Doch abgesehen von diesem Triumph hat Apple in diesem Jahr, und vor allem in den letzten Monaten, mit diversen Sicherheitslücken für Negativschlagzeilen gesorgt: Da war ein fataler Fehler im Betriebssystem High Sierra Ende November. Der «root bug» erlaubte es Eindringlingen, sich ohne Passwort mit maximalen Rechten an Mac-Computern anzumelden. «Wired» zitierte den Sicherheitsexperten Patrick Wardle, Schadsoftware würde ständig versuchen, diesen unbeschränkten Root-Zugang zu erlangen: «Und Apple serviert ihn auf dem Silbertablett!»

Apple hat das Problem mittels eines Patches zwar schnell behoben. Doch das Notfallupdate konnte unter unglücklichen Umständen sangund klanglos wieder verschwinden, wie wiederum «Wired» berichtete. Das war der Fall, wenn Nutzer den Patch auf einer Betriebssystemversion installierten, die nicht auf dem neuesten Stand war. Dann hat ein nachgelagertes Update die «Root»-Lücke wieder geöffnet, nachdem sie bereits geschlossen war.

Das Passwort verraten

Weiteres Beispiel gefällig? Anfang Oktober hatte ein brasilianischer Softwareentwickler einen Fehler im Festplattendienstprogramm gefunden. Das Programm ist dazu da, Speichermedien zu verwalten. Es hatte bei verschlüsselten Festplatten mit dem Passworthinweis auch gleich das Passwort verraten.

Ein programmiertechnisches Missgeschick liess Anfang Dezember iPhones abstürzen. Bei Macs hatte der gleiche Fehler zur Folge, dass im Systemprotokoll abertausendfach ein Eintrag auftauchte, der an Apples Fähigkeit zweifeln liess, bis auf zwölf zu zählen: «Der 13. Monat ist ausserhalb des zulässigen Bereichs», lautete er.

Die Liste der Klagen geht weiter und weiter: Bei den neuen Macbook-Pro-Modellen klemmen Tasten, und manche Displays werden fleckig. Apple war gezwungen, wegen des «Staingate» ein Austauschprogramm zu starten.

Auch bei der Autokorrektur des iPhone gab es eine befremdliche Panne. Sie hat Anfang November bei vielen Nutzern den Buchstaben I automatisch durch ein A ersetzt – was auf Englisch Texte mit dem Personalpronomen Ich quasi verunmöglichte.

Und die brandneue LTE-Apple-Watch konnte anfänglich keine Verbindung aufbauen, wenn ihr ein öffentliches WLAN-Netz in die Quere kam. Auch Siri sorgte schliesslich mit eigenartigen Aktionen für Ärger. Die digitale Assistentin wählte nach Sprachbefehlen mit Prozentangaben ungefragt und unnötig die Notrufnummer.

> Vorliegendes Material:
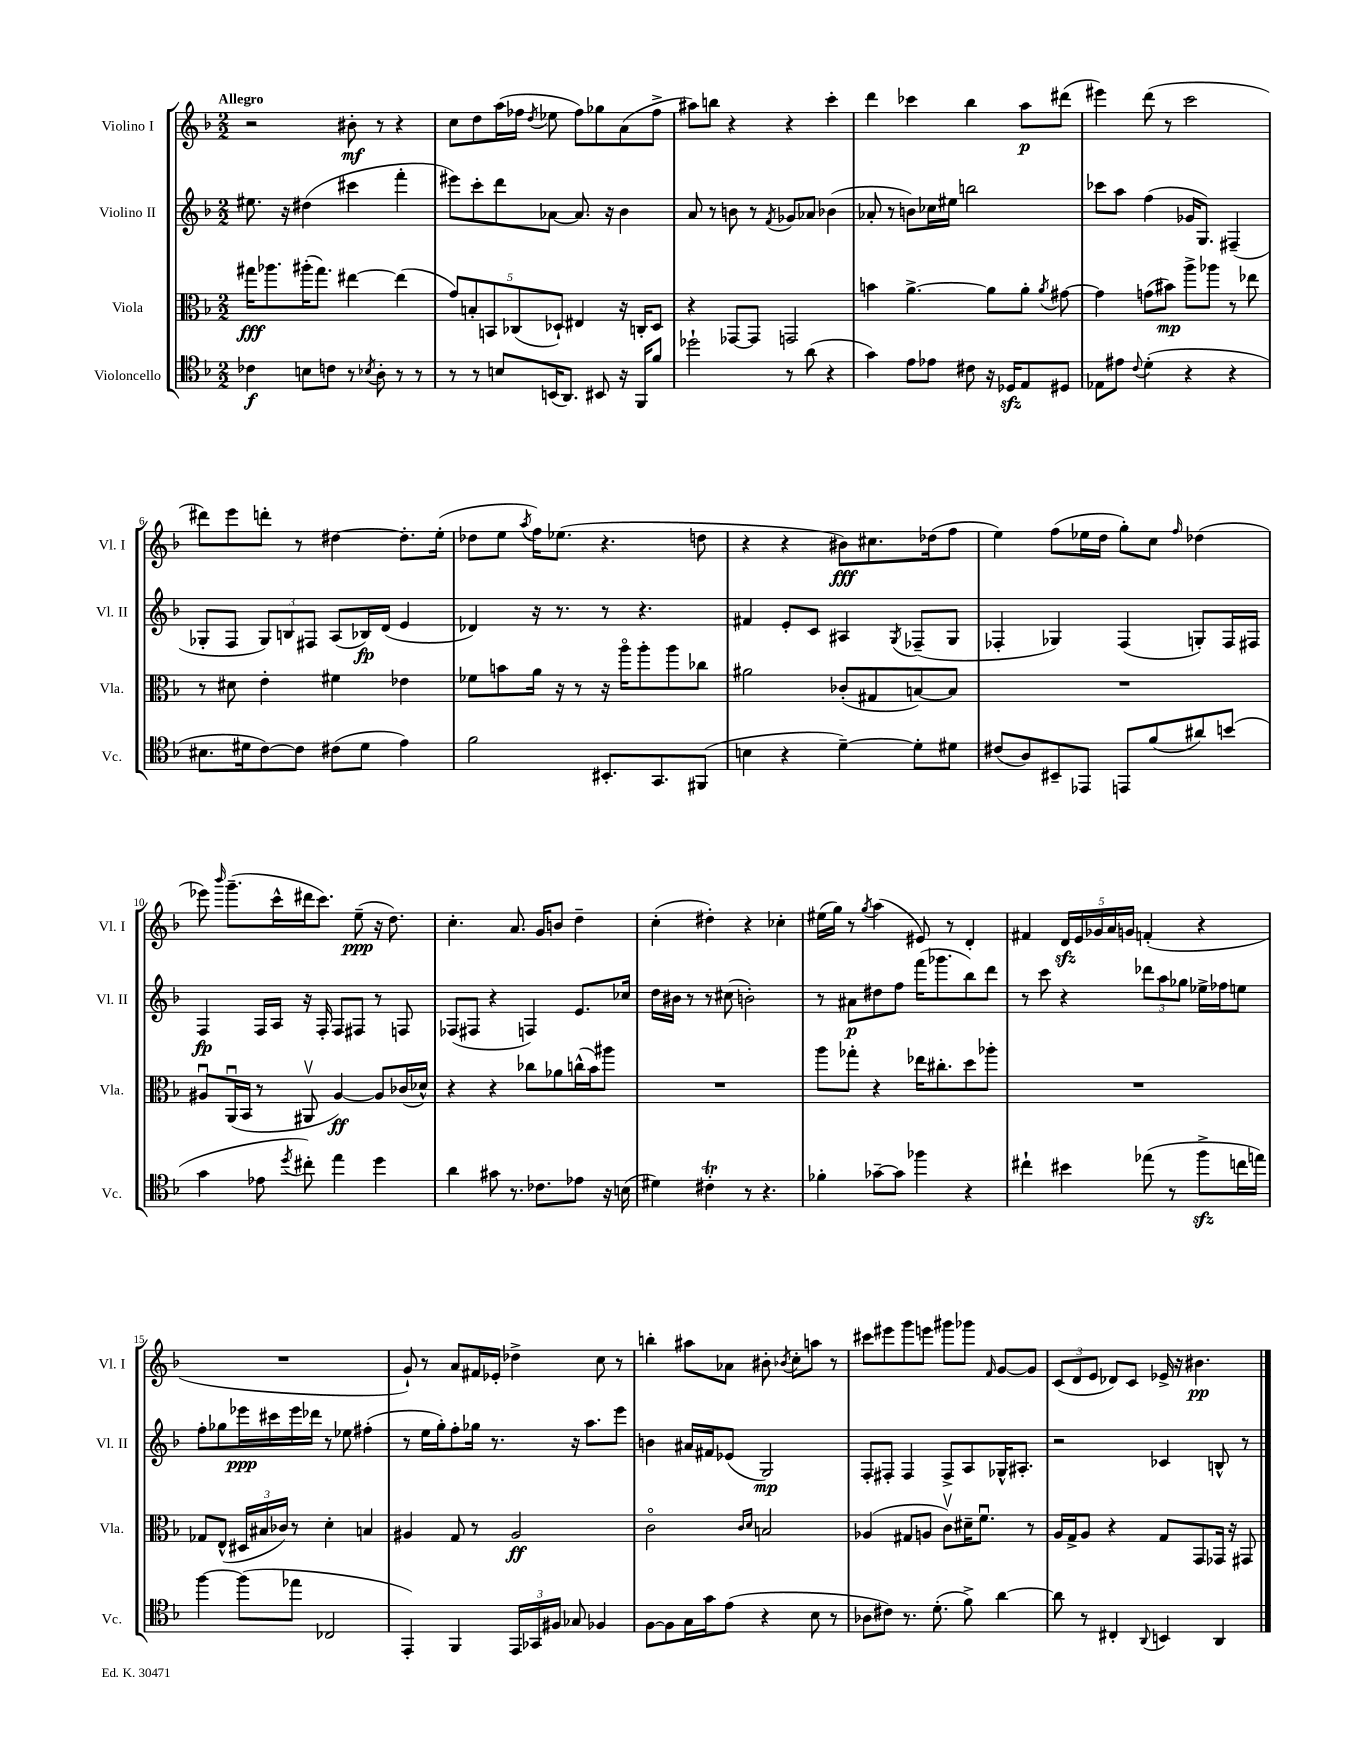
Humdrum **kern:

> Aufgaben:
**A.** Entscheide anhand des Textauszugs, ob die folgenden Aussagen stimmen: (i) Der «root bug» ermöglichte Eindringlingen, sich ohne Passwort mit maximalen Rechten an Mac-Computern anzumelden. (ii) Den Fehler im Festplattendienstprogramm entdeckte ein amerikanischer Softwareentwickler. (iii) Siri wählte nach Sprachbefehlen mit Prozentangaben die Notrufnummer. Antworte jeweils mit Ja oder Nein und zitiere die ausschlaggebenden Worte des Textauszugs wörtlich.
**B.** Schreibe aus dem Textauszug den Abschnitt wortgetreu ab, der mit den Worten beginnt, die „Weiteres Beispiel gefällig?“ enthalten, und mit „Austauschprogramm zu starten.“ schließt.
Das Material spielt hierfür keine Rolle.

> Lösungen:
**A.**
(i) Ja: „sich ohne Passwort mit maximalen Rechten an Mac-Computern anzumelden“
(ii) Nein: „ein brasilianischer Softwareentwickler“
(iii) Ja: „wählte nach Sprachbefehlen mit Prozentangaben ungefragt und unnötig die Notrufnummer“

**B.**
Weiteres Beispiel gefällig? Anfang Oktober hatte ein brasilianischer Softwareentwickler einen Fehler im Festplattendienstprogramm gefunden. Das Programm ist dazu da, Speichermedien zu verwalten. Es hatte bei verschlüsselten Festplatten mit dem Passworthinweis auch gleich das Passwort verraten.

Ein programmiertechnisches Missgeschick liess Anfang Dezember iPhones abstürzen. Bei Macs hatte der gleiche Fehler zur Folge, dass im Systemprotokoll abertausendfach ein Eintrag auftauchte, der an Apples Fähigkeit zweifeln liess, bis auf zwölf zu zählen: «Der 13. Monat ist ausserhalb des zulässigen Bereichs», lautete er.

Die Liste der Klagen geht weiter und weiter: Bei den neuen Macbook-Pro-Modellen klemmen Tasten, und manche Displays werden fleckig. Apple war gezwungen, wegen des «Staingate» ein Austauschprogramm zu starten.